Germany, France and nine other nations had initially hoped the tax would be adopted by the entire EU. However, several countries, including Britain, home to the EU’s biggest financial hub, refused to endorse the measure amid concerns over its economic impact.

The Confederation of British Industry, a UK business lobby group, criticized Tuesday’s decision, saying the tax would be “a drag on the eurozone recovery.”

“As the UK’s largest single trading partner, a healthy European economy is in everyone’s interests so we urge participating member states to reconsider this tax,” it added.

The idea of a financial transaction tax was dismissed in the U.S. during the drafting of the Dodd-Frank act, the country’s largest financial regulation overhaul since the 1930s.

Last year’s deadlock over the tax opened the possibility under EU law, using the so-called enhanced cooperation mechanism, for a group of nine or more nations to go ahead separately. The countries involved are now expected to start working out detailed proposals.

The decision Tuesday cleared a legal hurdle by allowing those nations to push ahead without the backing of all 27 nations, but it did not concern the substance of the proposal.

Ireland’s Finance Minister Michael Noonan said the decision was “more about process than about the makeup or the actual relevance of the financial transaction tax.” Ireland currently holds the rotating presidency of the EU, and Noonan chaired the meeting.

The 11 countries wanting to create a joint financial transaction tax are Austria, Belgium, Estonia, France, Germany, Greece, Italy, Portugal, Slovakia, Slovenia and Spain. The Netherlands, where a new government came to power last fall, might also participate at some point.

The meeting of the EU finance ministers came a day after a meeting of the eurogroup, composed of the finance ministers of the 17 EU nations that use the euro currency.

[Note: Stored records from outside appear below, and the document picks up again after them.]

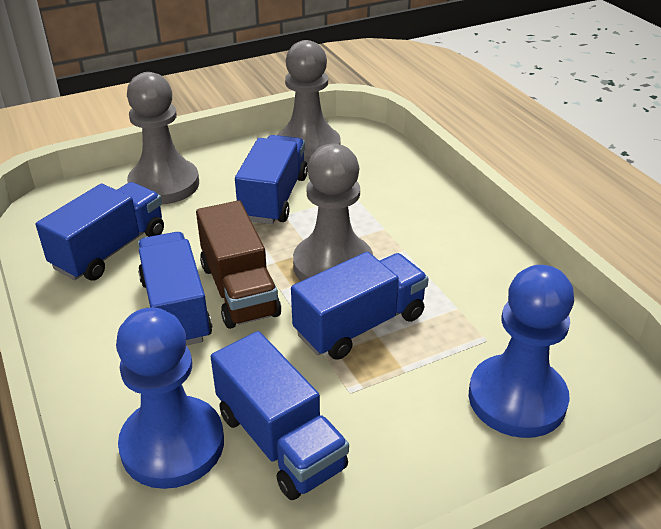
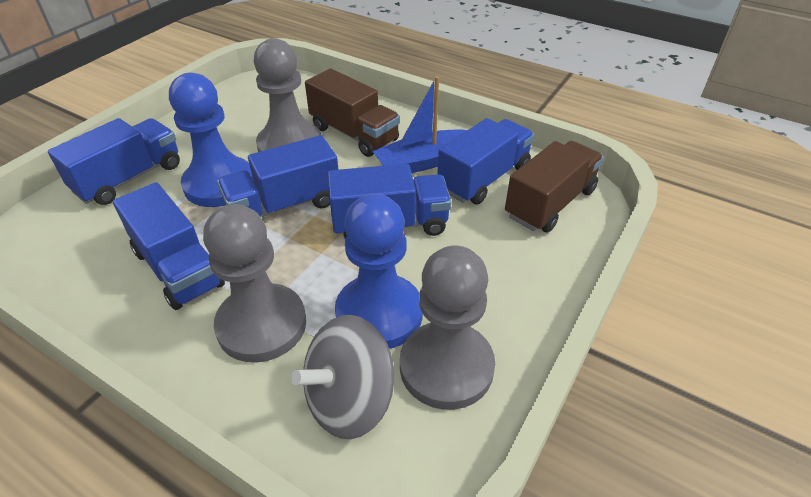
blue boat: none = 0 -> [373,76,467,173] = 1
brown truck: [196,200,281,329] = 1 -> [305,68,400,157] [505,141,604,233] = 2
grey spinning top: none = 0 -> [291,315,394,439] = 1

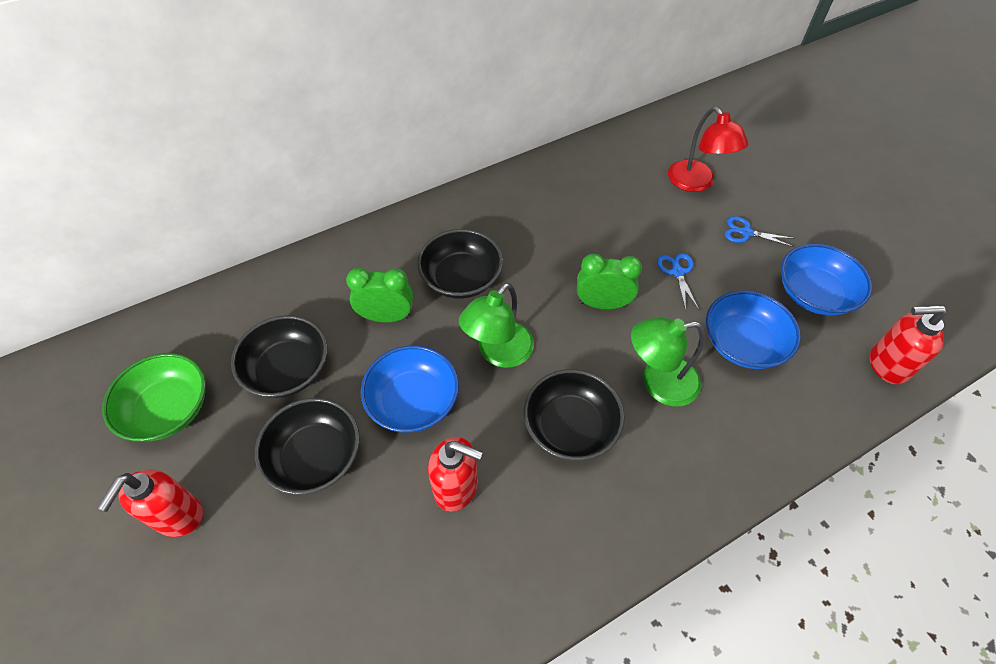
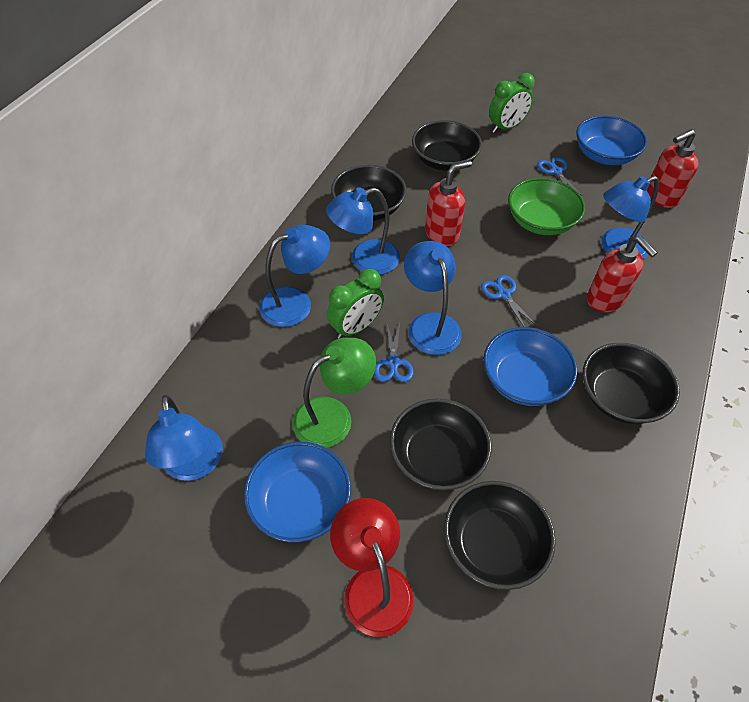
black bowl: [231,315,328,398] [255,398,360,495] [417,229,503,299] [524,369,625,461] = 4 -> [331,165,407,221] [390,398,491,490] [412,120,482,171] [444,481,556,590] [582,343,680,424] = 5
blue lamp: none = 0 -> [145,395,223,481] [259,225,330,327] [326,187,400,275] [404,241,462,355] [601,176,659,259] = 5
blue scissors: [657,253,699,310] [724,216,795,247] = 2 -> [374,321,414,382] [481,275,537,327] [537,157,582,196] = 3
green lamp: [459,283,534,368] [631,317,705,406] = 2 -> [292,338,376,448] = 1

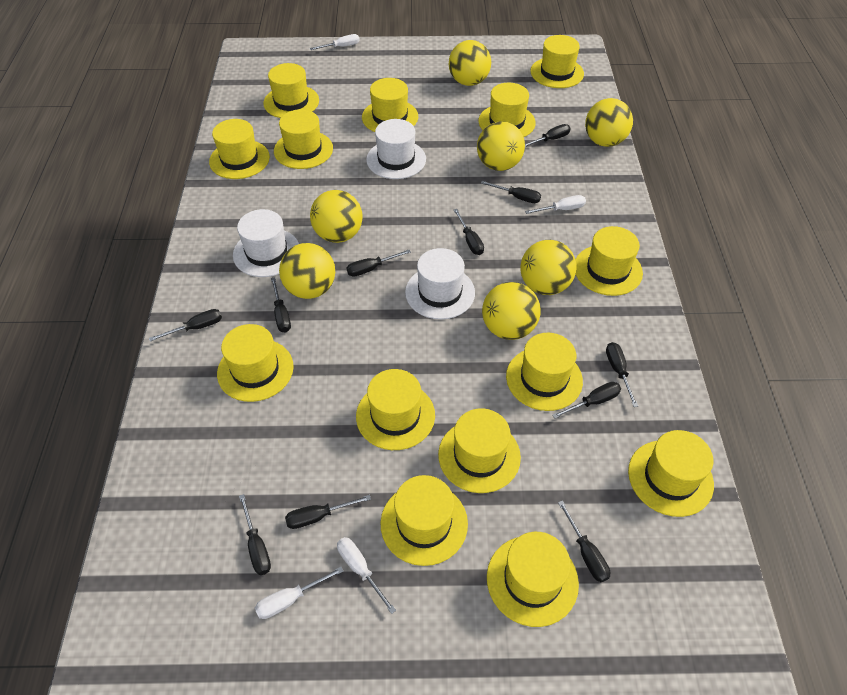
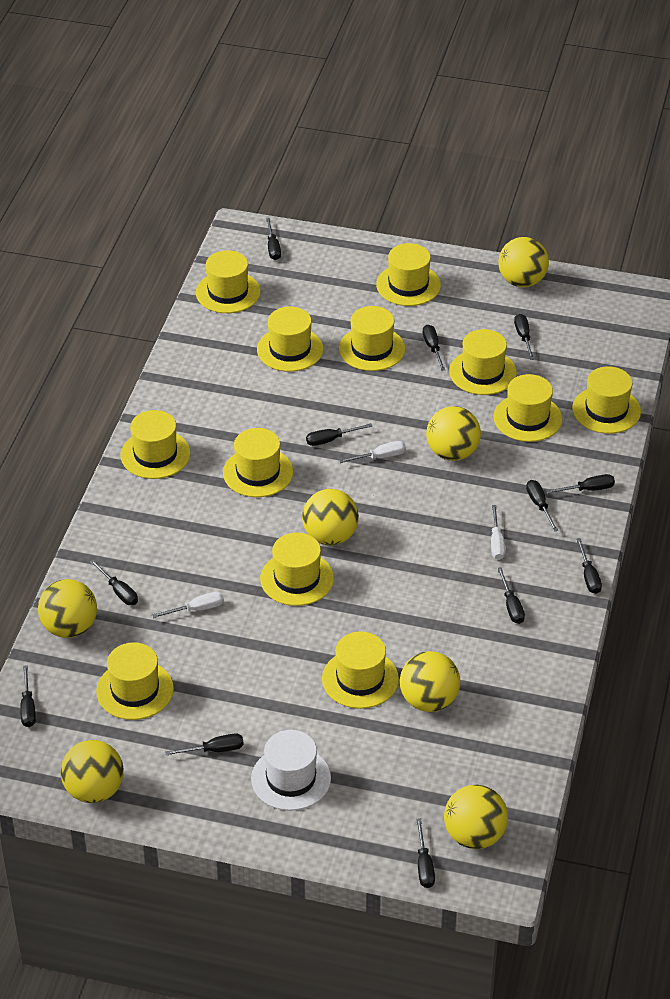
black screwdriver: [149,309,222,342] [239,494,271,575] [271,277,291,332] [285,495,371,529] [346,250,411,277] [454,209,484,255] [481,181,541,203] [525,124,571,147] [552,382,621,419] [558,501,610,582] [606,342,638,407] = 11 -> [20,665,36,727] [90,559,138,605] [165,734,244,756] [266,218,281,260] [306,423,372,446] [416,818,435,888] [423,325,445,371] [497,567,525,624] [514,314,534,360] [526,480,558,532] [546,474,615,494] [576,538,602,594] = 12
white hat: [233,209,299,277] [366,119,426,179] [405,248,475,320] = 3 -> [251,730,331,811] = 1
white screwdriver: [255,567,343,619] [310,34,360,50] [337,537,396,614] [525,195,586,214] = 4 -> [152,592,224,618] [339,441,406,463] [491,505,505,560] = 3
yellow hat: [209,119,270,179] [217,324,294,402] [263,63,319,118] [274,109,333,169] [356,369,435,450] [362,78,418,132] [380,475,468,566] [438,408,521,493] [479,83,536,137] [487,532,579,627] [506,333,583,411] [530,35,584,88] [575,226,643,296] [628,430,714,517] = 14 -> [96,642,174,720] [121,410,190,479] [196,250,260,313] [223,428,293,497] [257,307,323,372] [260,532,334,606] [322,631,399,709] [339,306,405,371] [376,243,441,306] [449,329,517,395] [494,374,562,442] [572,366,641,434] = 12

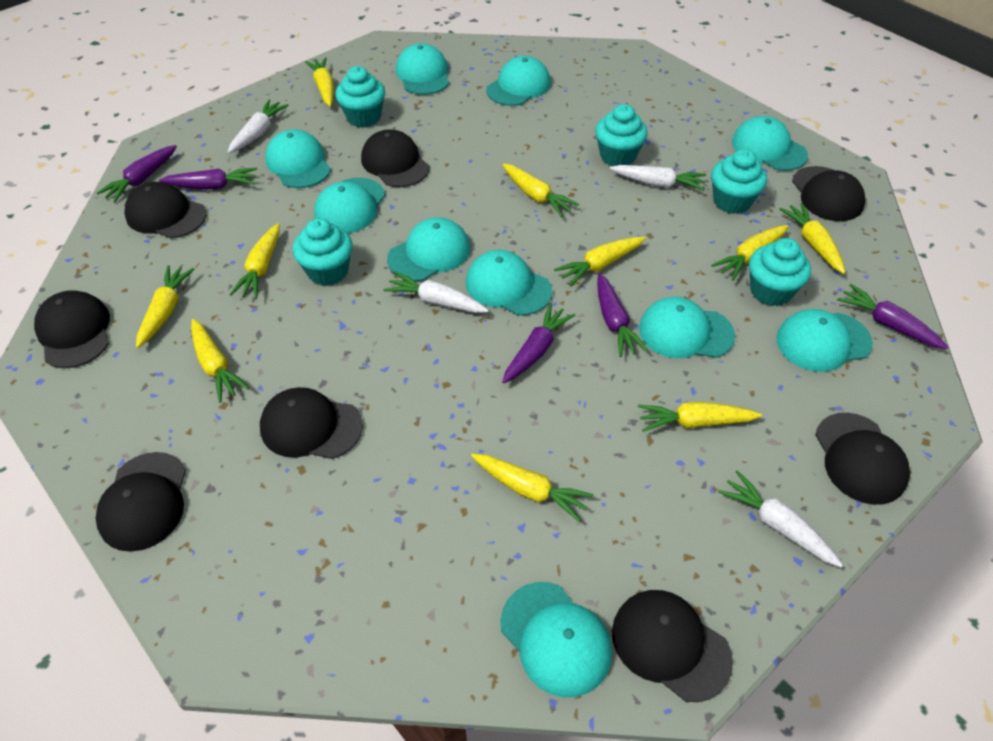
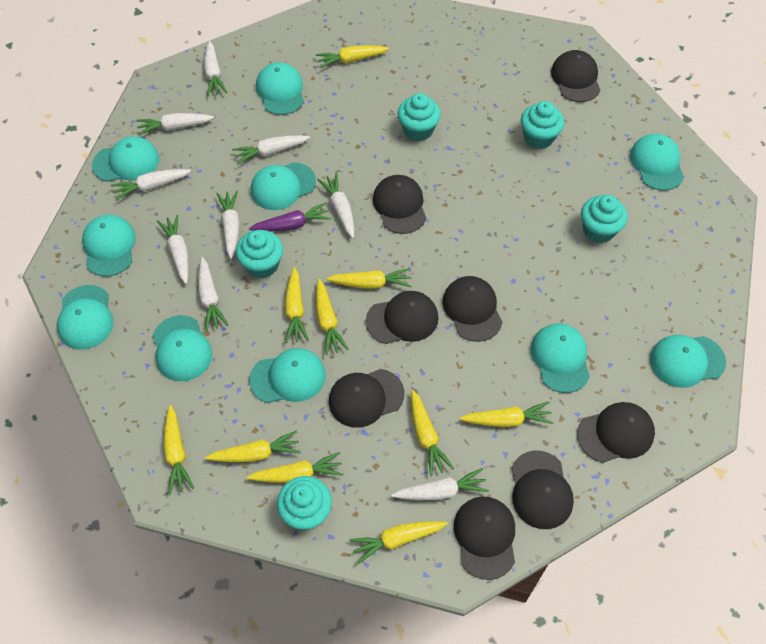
purple carrot: [97,145,177,202] [159,168,257,190] [502,303,575,384] [597,273,649,357] [837,284,948,349] = 5 -> [249,202,331,232] = 1
white carrot: [228,99,289,153] [383,271,489,313] [610,165,706,191] [718,470,843,567] = 4 -> [111,169,191,201] [137,113,214,135] [157,215,189,284] [198,257,228,331] [204,41,227,96] [216,191,240,259] [232,135,310,164] [317,173,355,238] [391,468,489,500] = 9

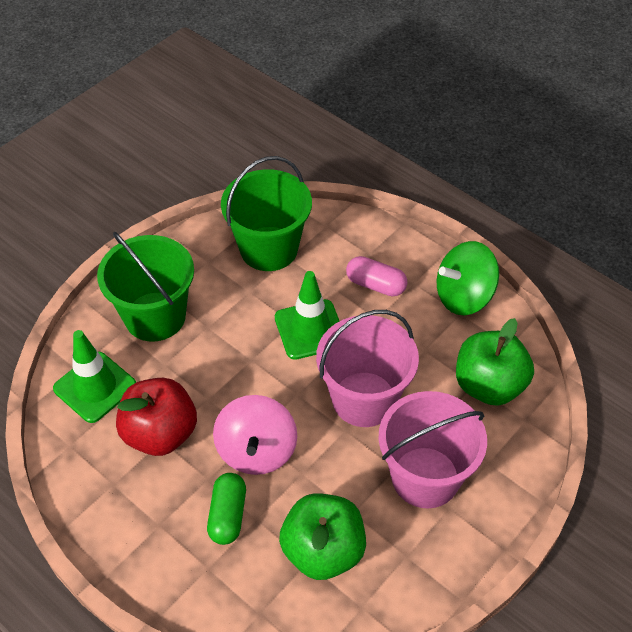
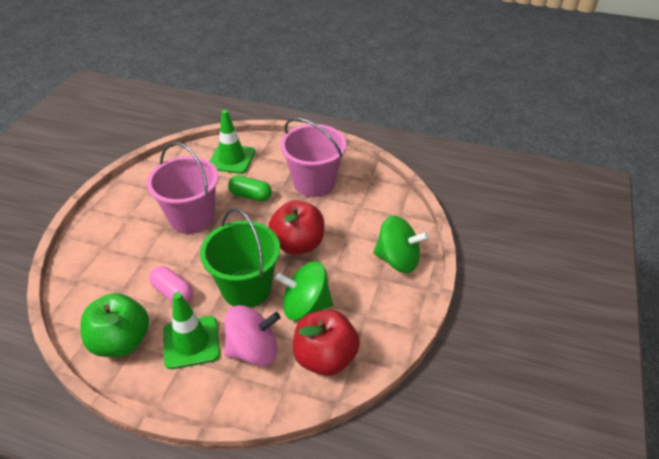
green apple: [279,493,366,580] [456,318,534,406] = 2 -> [80,293,149,357] = 1
green bucket: [97,232,194,342] [221,156,312,271] = 2 -> [200,208,280,308] = 1
green spinning top: [437,241,499,315] = 1 -> [275,261,333,321] [373,216,429,273] = 2
red apple: [116,378,197,456] = 1 -> [269,200,324,255] [293,309,360,376] = 2

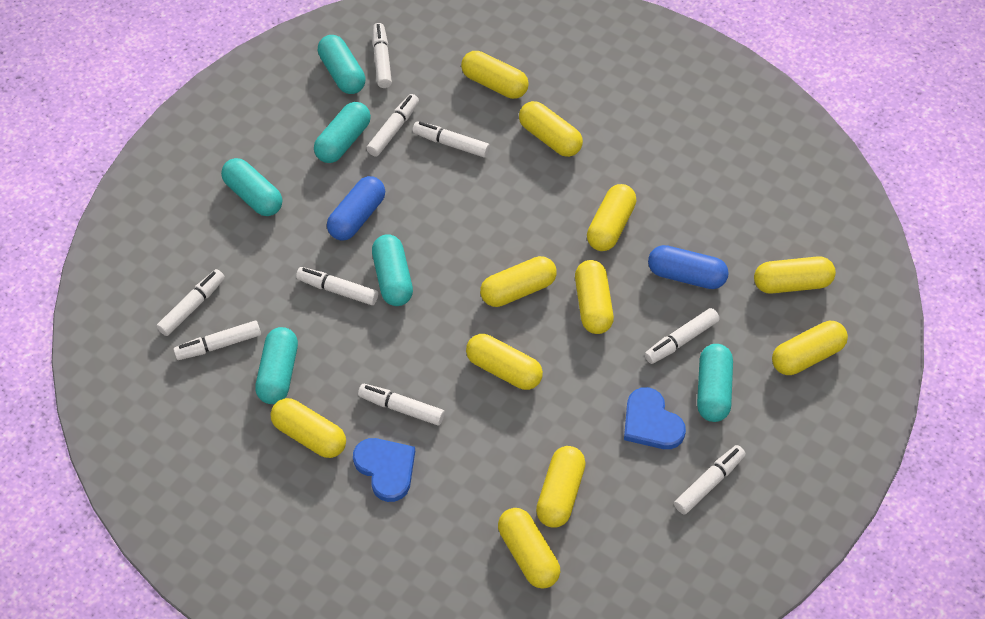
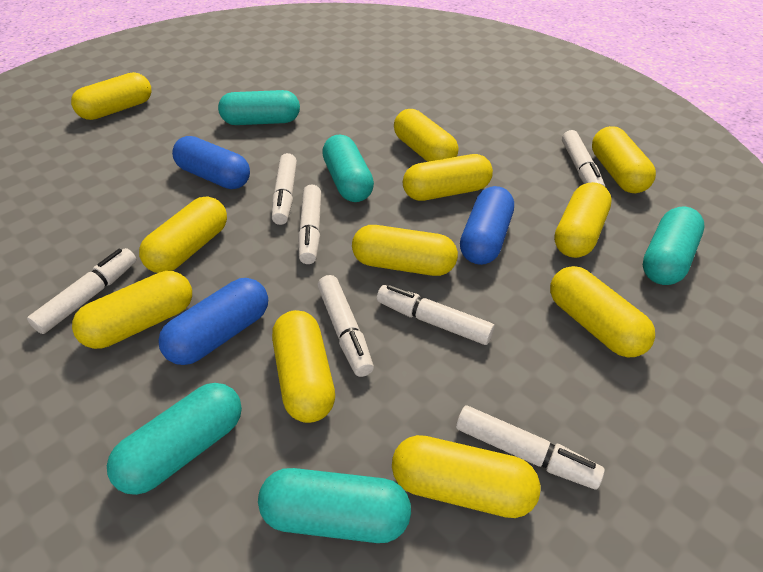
blue capsule: [327,176,385,240] [648,245,729,289] = 2 -> [158,278,268,365] [172,136,250,189] [460,186,514,265] = 3
blue heart: [353,438,415,502] [624,387,686,449] = 2 -> none = 0
turquoise capsule: [221,158,282,216] [255,327,298,404] [314,102,371,163] [318,35,366,94] [372,234,413,306] [697,344,733,422] = 6 -> [107,383,242,495] [218,90,300,125] [258,468,411,543] [322,135,374,202] [643,206,705,285] = 5
white marker: [156,269,225,336] [173,321,261,360] [296,267,378,305] [358,384,445,425] [366,94,419,156] [372,23,392,88] [413,121,490,158] [644,308,720,364] [674,445,746,514] = 9 -> [27,248,137,334] [272,153,297,225] [298,184,321,264] [317,275,374,377] [377,285,495,345] [456,405,605,490] [562,130,605,187] = 7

The eurogroup elected Dutch Finance Minister Jeroen Dijsselbloem (DIE-sell-bloom) as its new president, replacing Jean-Claude Juncker, the Luxembourgish Prime Minister who held the job for eight years. The Dutchman, who is 46, has been finance minister only since November.

Dijsselbloem has a full in-tray: The need to negotiate a bailout for Cyprus, pushing forward the introduction of an EU banking union and reconciling deficit reduction in many countries with the need for policies that promote growth.

At their meeting Monday, the eurozone’s finance ministers also agreed in principle to extend maturities on some of the debt of Ireland and Portugal, both of whom have received EU bailouts.

That move, echoing a similar concession made to Greece in December, will allow Ireland “to enhance the sustainability of Irish debt and over time will cost us less,” Noonan said.

The decision also needed approval by the EU’s 27 finance ministers.

The EU’s monetary affairs commissioner, Olli Rehn, said both Ireland and Portugal are expected to return to the markets for their financing needs this year.

“A successful return to the markets for these two countries is both in the interest of themselves and certainly in the interest of the entire European Union,” Rehn said.